** Opening SUPPLIED RECORDS block **
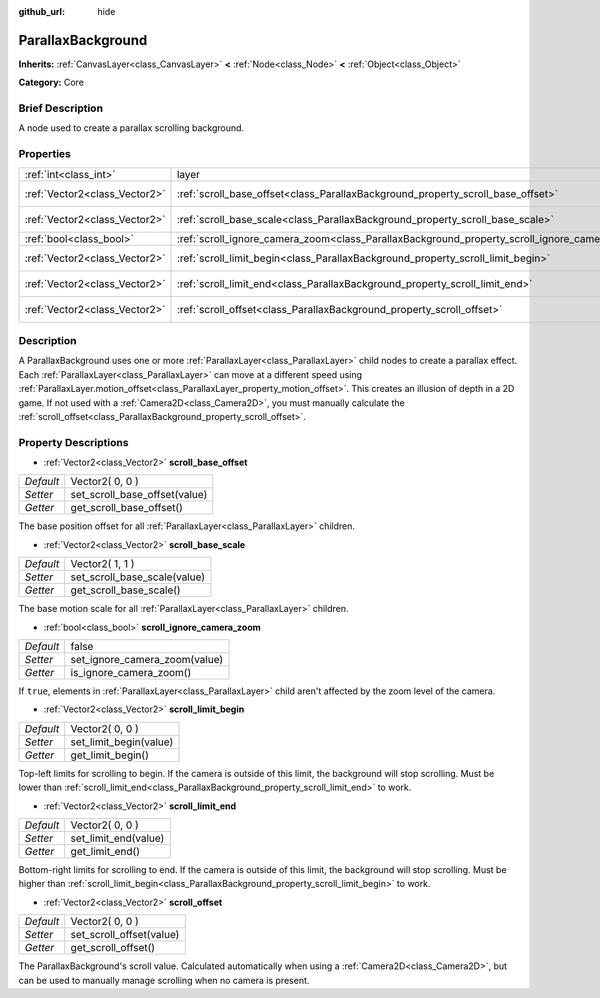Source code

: :github_url: hide

.. Generated automatically by doc/tools/makerst.py in Godot's source tree.
.. DO NOT EDIT THIS FILE, but the ParallaxBackground.xml source instead.
.. The source is found in doc/classes or modules/<name>/doc_classes.

.. _class_ParallaxBackground:

ParallaxBackground
==================

**Inherits:** :ref:`CanvasLayer<class_CanvasLayer>` **<** :ref:`Node<class_Node>` **<** :ref:`Object<class_Object>`

**Category:** Core

Brief Description
-----------------

A node used to create a parallax scrolling background.

Properties
----------

+-------------------------------+-----------------------------------------------------------------------------------------------+-----------------+
| :ref:`int<class_int>`         | layer                                                                                         | **O:** -100     |
+-------------------------------+-----------------------------------------------------------------------------------------------+-----------------+
| :ref:`Vector2<class_Vector2>` | :ref:`scroll_base_offset<class_ParallaxBackground_property_scroll_base_offset>`               | Vector2( 0, 0 ) |
+-------------------------------+-----------------------------------------------------------------------------------------------+-----------------+
| :ref:`Vector2<class_Vector2>` | :ref:`scroll_base_scale<class_ParallaxBackground_property_scroll_base_scale>`                 | Vector2( 1, 1 ) |
+-------------------------------+-----------------------------------------------------------------------------------------------+-----------------+
| :ref:`bool<class_bool>`       | :ref:`scroll_ignore_camera_zoom<class_ParallaxBackground_property_scroll_ignore_camera_zoom>` | false           |
+-------------------------------+-----------------------------------------------------------------------------------------------+-----------------+
| :ref:`Vector2<class_Vector2>` | :ref:`scroll_limit_begin<class_ParallaxBackground_property_scroll_limit_begin>`               | Vector2( 0, 0 ) |
+-------------------------------+-----------------------------------------------------------------------------------------------+-----------------+
| :ref:`Vector2<class_Vector2>` | :ref:`scroll_limit_end<class_ParallaxBackground_property_scroll_limit_end>`                   | Vector2( 0, 0 ) |
+-------------------------------+-----------------------------------------------------------------------------------------------+-----------------+
| :ref:`Vector2<class_Vector2>` | :ref:`scroll_offset<class_ParallaxBackground_property_scroll_offset>`                         | Vector2( 0, 0 ) |
+-------------------------------+-----------------------------------------------------------------------------------------------+-----------------+

Description
-----------

A ParallaxBackground uses one or more :ref:`ParallaxLayer<class_ParallaxLayer>` child nodes to create a parallax effect. Each :ref:`ParallaxLayer<class_ParallaxLayer>` can move at a different speed using :ref:`ParallaxLayer.motion_offset<class_ParallaxLayer_property_motion_offset>`. This creates an illusion of depth in a 2D game. If not used with a :ref:`Camera2D<class_Camera2D>`, you must manually calculate the :ref:`scroll_offset<class_ParallaxBackground_property_scroll_offset>`.

Property Descriptions
---------------------

.. _class_ParallaxBackground_property_scroll_base_offset:

- :ref:`Vector2<class_Vector2>` **scroll_base_offset**

+-----------+-------------------------------+
| *Default* | Vector2( 0, 0 )               |
+-----------+-------------------------------+
| *Setter*  | set_scroll_base_offset(value) |
+-----------+-------------------------------+
| *Getter*  | get_scroll_base_offset()      |
+-----------+-------------------------------+

The base position offset for all :ref:`ParallaxLayer<class_ParallaxLayer>` children.

.. _class_ParallaxBackground_property_scroll_base_scale:

- :ref:`Vector2<class_Vector2>` **scroll_base_scale**

+-----------+------------------------------+
| *Default* | Vector2( 1, 1 )              |
+-----------+------------------------------+
| *Setter*  | set_scroll_base_scale(value) |
+-----------+------------------------------+
| *Getter*  | get_scroll_base_scale()      |
+-----------+------------------------------+

The base motion scale for all :ref:`ParallaxLayer<class_ParallaxLayer>` children.

.. _class_ParallaxBackground_property_scroll_ignore_camera_zoom:

- :ref:`bool<class_bool>` **scroll_ignore_camera_zoom**

+-----------+-------------------------------+
| *Default* | false                         |
+-----------+-------------------------------+
| *Setter*  | set_ignore_camera_zoom(value) |
+-----------+-------------------------------+
| *Getter*  | is_ignore_camera_zoom()       |
+-----------+-------------------------------+

If ``true``, elements in :ref:`ParallaxLayer<class_ParallaxLayer>` child aren't affected by the zoom level of the camera.

.. _class_ParallaxBackground_property_scroll_limit_begin:

- :ref:`Vector2<class_Vector2>` **scroll_limit_begin**

+-----------+------------------------+
| *Default* | Vector2( 0, 0 )        |
+-----------+------------------------+
| *Setter*  | set_limit_begin(value) |
+-----------+------------------------+
| *Getter*  | get_limit_begin()      |
+-----------+------------------------+

Top-left limits for scrolling to begin. If the camera is outside of this limit, the background will stop scrolling. Must be lower than :ref:`scroll_limit_end<class_ParallaxBackground_property_scroll_limit_end>` to work.

.. _class_ParallaxBackground_property_scroll_limit_end:

- :ref:`Vector2<class_Vector2>` **scroll_limit_end**

+-----------+----------------------+
| *Default* | Vector2( 0, 0 )      |
+-----------+----------------------+
| *Setter*  | set_limit_end(value) |
+-----------+----------------------+
| *Getter*  | get_limit_end()      |
+-----------+----------------------+

Bottom-right limits for scrolling to end. If the camera is outside of this limit, the background will stop scrolling. Must be higher than :ref:`scroll_limit_begin<class_ParallaxBackground_property_scroll_limit_begin>` to work.

.. _class_ParallaxBackground_property_scroll_offset:

- :ref:`Vector2<class_Vector2>` **scroll_offset**

+-----------+--------------------------+
| *Default* | Vector2( 0, 0 )          |
+-----------+--------------------------+
| *Setter*  | set_scroll_offset(value) |
+-----------+--------------------------+
| *Getter*  | get_scroll_offset()      |
+-----------+--------------------------+

The ParallaxBackground's scroll value. Calculated automatically when using a :ref:`Camera2D<class_Camera2D>`, but can be used to manually manage scrolling when no camera is present.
** Closing SUPPLIED RECORDS block **
• YOUR OBJECTIVE:
Your answer should consist only of the count of lines in the data that contain "automatically".

• RESPONSE AREA:
2